Как ей удалось уладить свои дела с управдомом и оказаться
вписанной в домовую книгу, в это священное писание, в эту
библию квартуполномоченных и дворников, оказаться вписанной,
вряд ли имея на это право? Не думаю также, что в ее времен-
ном удостоверении, полученном ею вместо якобы утерянных до-
кументов, стояла подлинная дата ее рождения.
Художники охотно писали ее, выдавая ее изображение то за
работницу с табачной фабрики, то за Татьяну из "Евгения Оне-
гина", то за гоголевскую панночку из повести "Вий" (в чем
было куда больше правды), то за современную Кармен, Кармен с
Лиговки или с Пряжки, идеализированную и академизированную
шмару, одну из тех, что породил нэп.
Я тоже писал ее и одетой и раздетой, вглядываясь в ее те-
ло и стараясь передать всю ее несколько потустороннюю лег-
кость, немножко, правда, отяжелевшую и огрузневшую за пос-
ледние месяцы, - месяцы ее внедрения в василеостровский быт.
Да, она стала более земной, более василеостровской, что ли,
словно уже не собиралась расставаться с квартирным миром,
пахнущим керосином, веником и кислой капустой, для другого,
в котором она должна была пребывать.
Мы ходили с ней в кинематограф "Форум" смотреть "Закрой-
щика из Торжка" и "Кабинет доктора Калигари".
Она нашептывала мне стихи одного тогда очень известного
рафинированного поэта:
"Ну, где же ваш близнец?" - "Сейчас, терпенье".

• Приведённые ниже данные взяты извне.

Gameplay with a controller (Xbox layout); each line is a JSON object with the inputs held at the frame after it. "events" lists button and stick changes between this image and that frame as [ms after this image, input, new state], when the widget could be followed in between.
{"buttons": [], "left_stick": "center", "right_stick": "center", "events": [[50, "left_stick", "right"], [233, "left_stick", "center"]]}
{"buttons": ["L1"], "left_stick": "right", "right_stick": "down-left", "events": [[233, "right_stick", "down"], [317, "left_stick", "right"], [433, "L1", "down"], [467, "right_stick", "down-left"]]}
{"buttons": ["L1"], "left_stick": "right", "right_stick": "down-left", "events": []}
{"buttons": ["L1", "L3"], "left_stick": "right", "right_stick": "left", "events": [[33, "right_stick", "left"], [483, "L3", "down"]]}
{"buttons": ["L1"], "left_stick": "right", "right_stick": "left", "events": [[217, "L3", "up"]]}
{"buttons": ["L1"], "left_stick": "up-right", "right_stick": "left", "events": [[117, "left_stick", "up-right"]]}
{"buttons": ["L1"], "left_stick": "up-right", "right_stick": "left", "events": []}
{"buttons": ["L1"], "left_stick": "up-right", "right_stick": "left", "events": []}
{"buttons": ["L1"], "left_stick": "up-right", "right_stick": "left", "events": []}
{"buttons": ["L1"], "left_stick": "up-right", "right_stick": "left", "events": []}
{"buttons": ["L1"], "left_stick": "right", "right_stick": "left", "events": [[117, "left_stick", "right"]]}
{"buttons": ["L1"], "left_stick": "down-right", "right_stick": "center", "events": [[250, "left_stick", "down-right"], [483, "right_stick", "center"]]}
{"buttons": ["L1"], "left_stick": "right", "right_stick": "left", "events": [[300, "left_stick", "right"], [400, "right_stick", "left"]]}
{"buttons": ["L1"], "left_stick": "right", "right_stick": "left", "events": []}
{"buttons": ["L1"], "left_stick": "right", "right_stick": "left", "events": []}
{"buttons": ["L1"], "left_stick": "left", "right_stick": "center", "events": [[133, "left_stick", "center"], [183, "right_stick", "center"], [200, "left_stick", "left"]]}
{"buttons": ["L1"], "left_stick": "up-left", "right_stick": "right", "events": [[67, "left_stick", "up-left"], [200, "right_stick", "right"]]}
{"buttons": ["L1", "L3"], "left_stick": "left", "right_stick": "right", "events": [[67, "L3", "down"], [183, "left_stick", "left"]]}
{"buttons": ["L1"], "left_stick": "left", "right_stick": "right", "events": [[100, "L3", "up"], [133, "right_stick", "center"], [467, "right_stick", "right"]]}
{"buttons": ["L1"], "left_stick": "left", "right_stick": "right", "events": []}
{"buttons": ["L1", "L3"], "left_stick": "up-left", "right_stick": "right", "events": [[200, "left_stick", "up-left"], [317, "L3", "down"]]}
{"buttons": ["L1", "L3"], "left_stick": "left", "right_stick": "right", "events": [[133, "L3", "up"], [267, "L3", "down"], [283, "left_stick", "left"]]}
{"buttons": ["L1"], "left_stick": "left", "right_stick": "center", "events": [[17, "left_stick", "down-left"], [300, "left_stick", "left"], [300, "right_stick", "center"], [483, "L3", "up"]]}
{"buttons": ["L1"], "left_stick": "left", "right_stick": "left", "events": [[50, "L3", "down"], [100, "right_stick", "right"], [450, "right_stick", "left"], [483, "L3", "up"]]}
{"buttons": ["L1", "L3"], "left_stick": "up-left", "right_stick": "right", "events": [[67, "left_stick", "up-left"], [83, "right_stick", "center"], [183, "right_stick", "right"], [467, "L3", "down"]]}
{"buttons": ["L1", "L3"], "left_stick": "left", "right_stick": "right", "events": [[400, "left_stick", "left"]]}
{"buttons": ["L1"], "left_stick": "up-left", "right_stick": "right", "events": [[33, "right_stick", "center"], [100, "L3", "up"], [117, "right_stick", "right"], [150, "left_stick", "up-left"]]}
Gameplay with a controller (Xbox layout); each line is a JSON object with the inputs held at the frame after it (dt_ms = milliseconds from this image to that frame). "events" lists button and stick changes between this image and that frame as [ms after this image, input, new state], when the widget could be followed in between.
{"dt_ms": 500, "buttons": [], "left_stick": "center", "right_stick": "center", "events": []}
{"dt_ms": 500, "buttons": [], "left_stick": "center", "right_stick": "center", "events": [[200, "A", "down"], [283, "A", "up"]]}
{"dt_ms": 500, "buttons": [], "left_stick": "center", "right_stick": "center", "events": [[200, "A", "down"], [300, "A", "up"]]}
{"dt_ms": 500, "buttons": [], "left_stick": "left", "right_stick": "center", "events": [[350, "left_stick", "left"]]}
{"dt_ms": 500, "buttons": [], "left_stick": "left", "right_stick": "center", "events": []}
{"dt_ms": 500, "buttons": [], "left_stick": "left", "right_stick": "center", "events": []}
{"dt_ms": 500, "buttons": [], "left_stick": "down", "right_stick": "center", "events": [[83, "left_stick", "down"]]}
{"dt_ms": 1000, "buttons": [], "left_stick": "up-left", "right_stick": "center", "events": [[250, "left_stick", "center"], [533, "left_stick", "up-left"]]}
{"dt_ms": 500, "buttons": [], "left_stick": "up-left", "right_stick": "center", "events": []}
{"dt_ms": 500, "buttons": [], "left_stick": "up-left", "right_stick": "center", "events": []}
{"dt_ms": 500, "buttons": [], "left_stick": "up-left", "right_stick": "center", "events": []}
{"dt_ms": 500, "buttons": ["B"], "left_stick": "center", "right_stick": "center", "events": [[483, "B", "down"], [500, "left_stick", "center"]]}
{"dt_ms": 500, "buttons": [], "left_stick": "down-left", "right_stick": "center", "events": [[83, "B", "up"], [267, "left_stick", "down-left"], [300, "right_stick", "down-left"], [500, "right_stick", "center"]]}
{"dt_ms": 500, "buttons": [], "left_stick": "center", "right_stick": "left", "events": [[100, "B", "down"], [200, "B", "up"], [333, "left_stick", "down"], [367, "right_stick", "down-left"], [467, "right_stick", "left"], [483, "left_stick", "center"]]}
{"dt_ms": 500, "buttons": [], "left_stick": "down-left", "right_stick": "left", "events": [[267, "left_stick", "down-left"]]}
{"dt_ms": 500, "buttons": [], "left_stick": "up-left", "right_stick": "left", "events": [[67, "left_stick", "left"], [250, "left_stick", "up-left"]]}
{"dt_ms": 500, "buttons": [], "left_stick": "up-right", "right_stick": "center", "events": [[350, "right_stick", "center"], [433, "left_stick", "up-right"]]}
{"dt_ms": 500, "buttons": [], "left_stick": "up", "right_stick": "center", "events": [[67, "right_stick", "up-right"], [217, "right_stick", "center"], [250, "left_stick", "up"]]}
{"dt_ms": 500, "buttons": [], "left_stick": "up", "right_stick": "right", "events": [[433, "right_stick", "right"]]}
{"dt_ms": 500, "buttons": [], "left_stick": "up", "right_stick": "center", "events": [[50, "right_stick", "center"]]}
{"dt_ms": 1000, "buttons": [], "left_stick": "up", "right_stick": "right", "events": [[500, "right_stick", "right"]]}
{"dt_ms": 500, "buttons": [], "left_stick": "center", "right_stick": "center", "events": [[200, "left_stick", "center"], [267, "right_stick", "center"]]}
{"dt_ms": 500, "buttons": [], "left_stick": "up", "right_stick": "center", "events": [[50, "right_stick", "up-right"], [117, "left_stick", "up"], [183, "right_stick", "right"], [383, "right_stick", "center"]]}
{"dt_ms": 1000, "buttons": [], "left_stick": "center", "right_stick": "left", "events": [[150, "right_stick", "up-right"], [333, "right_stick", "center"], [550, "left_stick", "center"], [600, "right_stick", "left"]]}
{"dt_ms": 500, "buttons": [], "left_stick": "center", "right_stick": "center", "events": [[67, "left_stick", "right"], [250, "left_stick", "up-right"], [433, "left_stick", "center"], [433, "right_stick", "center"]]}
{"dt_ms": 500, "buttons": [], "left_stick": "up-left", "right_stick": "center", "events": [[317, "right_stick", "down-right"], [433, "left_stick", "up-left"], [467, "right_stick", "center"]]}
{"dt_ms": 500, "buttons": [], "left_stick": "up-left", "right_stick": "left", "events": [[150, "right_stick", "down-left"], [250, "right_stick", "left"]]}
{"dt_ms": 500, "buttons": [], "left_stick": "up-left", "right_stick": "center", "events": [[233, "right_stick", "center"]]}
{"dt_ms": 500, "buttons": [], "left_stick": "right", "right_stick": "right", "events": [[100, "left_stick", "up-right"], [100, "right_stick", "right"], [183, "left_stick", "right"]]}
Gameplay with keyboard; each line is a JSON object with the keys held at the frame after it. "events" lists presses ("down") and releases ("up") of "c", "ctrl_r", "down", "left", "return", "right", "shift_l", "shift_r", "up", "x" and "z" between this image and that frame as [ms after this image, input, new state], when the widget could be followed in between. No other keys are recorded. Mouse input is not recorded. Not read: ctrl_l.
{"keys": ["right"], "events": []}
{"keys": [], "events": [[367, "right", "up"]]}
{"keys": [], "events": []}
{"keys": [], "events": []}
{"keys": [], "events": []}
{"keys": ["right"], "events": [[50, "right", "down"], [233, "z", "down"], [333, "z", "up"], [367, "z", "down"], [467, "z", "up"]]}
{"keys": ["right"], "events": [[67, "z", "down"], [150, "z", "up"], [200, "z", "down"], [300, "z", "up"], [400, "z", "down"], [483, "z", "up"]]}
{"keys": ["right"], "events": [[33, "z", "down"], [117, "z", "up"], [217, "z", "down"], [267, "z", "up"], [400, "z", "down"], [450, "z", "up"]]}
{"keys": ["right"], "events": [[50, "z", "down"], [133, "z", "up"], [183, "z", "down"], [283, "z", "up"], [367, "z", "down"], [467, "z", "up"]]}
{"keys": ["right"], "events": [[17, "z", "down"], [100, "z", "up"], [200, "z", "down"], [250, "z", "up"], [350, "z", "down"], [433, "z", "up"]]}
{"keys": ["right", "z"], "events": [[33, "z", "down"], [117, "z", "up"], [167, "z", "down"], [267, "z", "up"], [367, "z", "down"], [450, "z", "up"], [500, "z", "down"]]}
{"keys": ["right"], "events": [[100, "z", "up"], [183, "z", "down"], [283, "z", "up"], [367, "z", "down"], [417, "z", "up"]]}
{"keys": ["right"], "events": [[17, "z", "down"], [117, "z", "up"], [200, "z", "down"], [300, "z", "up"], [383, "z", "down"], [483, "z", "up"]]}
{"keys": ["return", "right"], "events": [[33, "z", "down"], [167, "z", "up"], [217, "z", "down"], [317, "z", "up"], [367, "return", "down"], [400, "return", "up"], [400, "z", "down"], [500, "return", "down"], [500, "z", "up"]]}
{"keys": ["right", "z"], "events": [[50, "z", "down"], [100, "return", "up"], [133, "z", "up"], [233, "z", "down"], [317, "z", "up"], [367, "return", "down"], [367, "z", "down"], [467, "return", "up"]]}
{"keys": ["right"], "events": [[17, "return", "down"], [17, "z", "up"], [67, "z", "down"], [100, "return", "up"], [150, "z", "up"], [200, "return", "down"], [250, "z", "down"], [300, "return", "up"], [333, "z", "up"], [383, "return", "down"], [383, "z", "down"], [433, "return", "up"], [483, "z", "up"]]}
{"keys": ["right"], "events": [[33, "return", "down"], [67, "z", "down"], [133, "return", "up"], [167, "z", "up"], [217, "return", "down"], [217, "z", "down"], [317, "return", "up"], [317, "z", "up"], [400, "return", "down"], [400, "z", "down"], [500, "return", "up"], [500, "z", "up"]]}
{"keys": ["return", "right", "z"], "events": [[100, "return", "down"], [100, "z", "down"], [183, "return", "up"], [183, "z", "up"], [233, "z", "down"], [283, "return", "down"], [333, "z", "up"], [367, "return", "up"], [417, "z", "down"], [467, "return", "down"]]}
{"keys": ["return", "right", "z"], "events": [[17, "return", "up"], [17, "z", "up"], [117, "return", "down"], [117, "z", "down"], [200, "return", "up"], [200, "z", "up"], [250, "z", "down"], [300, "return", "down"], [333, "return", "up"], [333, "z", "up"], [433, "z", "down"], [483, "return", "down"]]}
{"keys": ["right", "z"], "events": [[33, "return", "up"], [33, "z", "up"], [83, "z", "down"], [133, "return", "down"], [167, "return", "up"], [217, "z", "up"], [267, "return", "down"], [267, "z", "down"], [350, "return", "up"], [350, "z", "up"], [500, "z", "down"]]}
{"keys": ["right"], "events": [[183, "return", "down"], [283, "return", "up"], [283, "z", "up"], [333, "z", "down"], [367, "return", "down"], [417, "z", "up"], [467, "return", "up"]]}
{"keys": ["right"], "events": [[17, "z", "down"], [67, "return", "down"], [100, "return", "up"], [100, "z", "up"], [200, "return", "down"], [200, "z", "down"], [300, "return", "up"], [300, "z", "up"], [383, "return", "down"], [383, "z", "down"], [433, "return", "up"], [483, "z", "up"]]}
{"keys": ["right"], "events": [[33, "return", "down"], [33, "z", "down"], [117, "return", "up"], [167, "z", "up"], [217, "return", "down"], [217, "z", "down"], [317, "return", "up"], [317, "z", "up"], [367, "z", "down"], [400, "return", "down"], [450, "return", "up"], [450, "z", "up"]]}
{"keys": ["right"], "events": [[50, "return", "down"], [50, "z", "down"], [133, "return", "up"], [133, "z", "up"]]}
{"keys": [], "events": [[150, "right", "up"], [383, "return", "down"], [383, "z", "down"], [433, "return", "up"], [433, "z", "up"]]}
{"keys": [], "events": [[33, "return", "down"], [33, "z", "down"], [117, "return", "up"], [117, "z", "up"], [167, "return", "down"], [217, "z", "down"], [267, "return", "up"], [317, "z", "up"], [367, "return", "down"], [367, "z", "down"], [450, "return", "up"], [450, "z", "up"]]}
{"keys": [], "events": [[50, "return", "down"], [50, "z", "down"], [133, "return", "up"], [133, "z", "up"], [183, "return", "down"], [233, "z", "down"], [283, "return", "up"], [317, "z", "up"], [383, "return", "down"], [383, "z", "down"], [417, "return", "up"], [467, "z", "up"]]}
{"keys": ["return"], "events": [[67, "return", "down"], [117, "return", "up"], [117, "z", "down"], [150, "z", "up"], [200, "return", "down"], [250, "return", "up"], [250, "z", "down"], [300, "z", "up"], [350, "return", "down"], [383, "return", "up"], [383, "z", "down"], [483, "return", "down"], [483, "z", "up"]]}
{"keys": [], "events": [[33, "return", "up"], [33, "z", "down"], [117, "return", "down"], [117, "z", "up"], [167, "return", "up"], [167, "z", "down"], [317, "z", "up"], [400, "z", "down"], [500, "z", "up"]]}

Он отворил в стене с ужимкой шкаф.
И отскочил за дверцу. Там, на стуле,
На коленкоровом зеленом фоне
Оборванное спало существо
(Как молния, мелькнуло-"Калигари"),
Сквозь кожу зелень явственно сквозила,
Кривились губы горько и преступно,
На лбу прилипли русые колечки,
И бились вены на сухом виске.
Простодушная наивность немого кино нас упрямо умиляла,
особенно Офелию, ведь она была одновременно красивой женщи-
ной и странной книгой, то есть миром, созданным воображени-
ем, но умевшим как-то непонятно и магически сочетать себя с
жизнью читателя, читателя отнюдь не воображаемого и попавше-
го словно в ловушку, из которой невозможно выбраться, пока
не кончится фабула этой книги, фабула, не отражавшая жизнь,
а пытавшаяся ее заменить.
Встречаясь со мной довольно часто, она нашептывала мне
стихи, словно прячась за эти чужие и красивые слова:
Никто не видел, как в театр вошла
И оказалась уж сидящей в ложе
Красавица, как полотно Брюллова.
Такие женщины живут в романах,
Встречаются они и на экране...
За них свершают кражи, преступленья,
Подкарауливают их кареты
И отравляются на чердаках.
И хотя она нашептывала мне все эти романтически-картинные
слова, она сама уже не походила на полотно Брюллова. Она
погрузнела и погрузилась в быт. Не думаю, что тому виной бы-
ла только коммунальная квартира, где она жила. Помогли ей в
этом и художники используя ее как натурщицу для незамыслова-
тых, так называемых тематических жанровых картин, этаких на-
малеванных спектаклей, по-мещански нарядных, в ту пору уже
начавших входить в моду, для которых приходилось разыгры-
вать, как на сцене, то узбечку, только что снявшую чадру, то
заведующую женотделом, то жену фининспектора или народного
судьи, въехавшую в барскую квартиру.
Раздоры и постоянные кухонные дискуссии в коммунальной
квартире уже давали о себе знать. Профессия натурщицы не
пользовалась уважением, да и к тому же у натурщицы было сов-
сем не подходящее ей имя Офелия.
- Переезжай-ка лучше ко мне, - предложил я ей однажды.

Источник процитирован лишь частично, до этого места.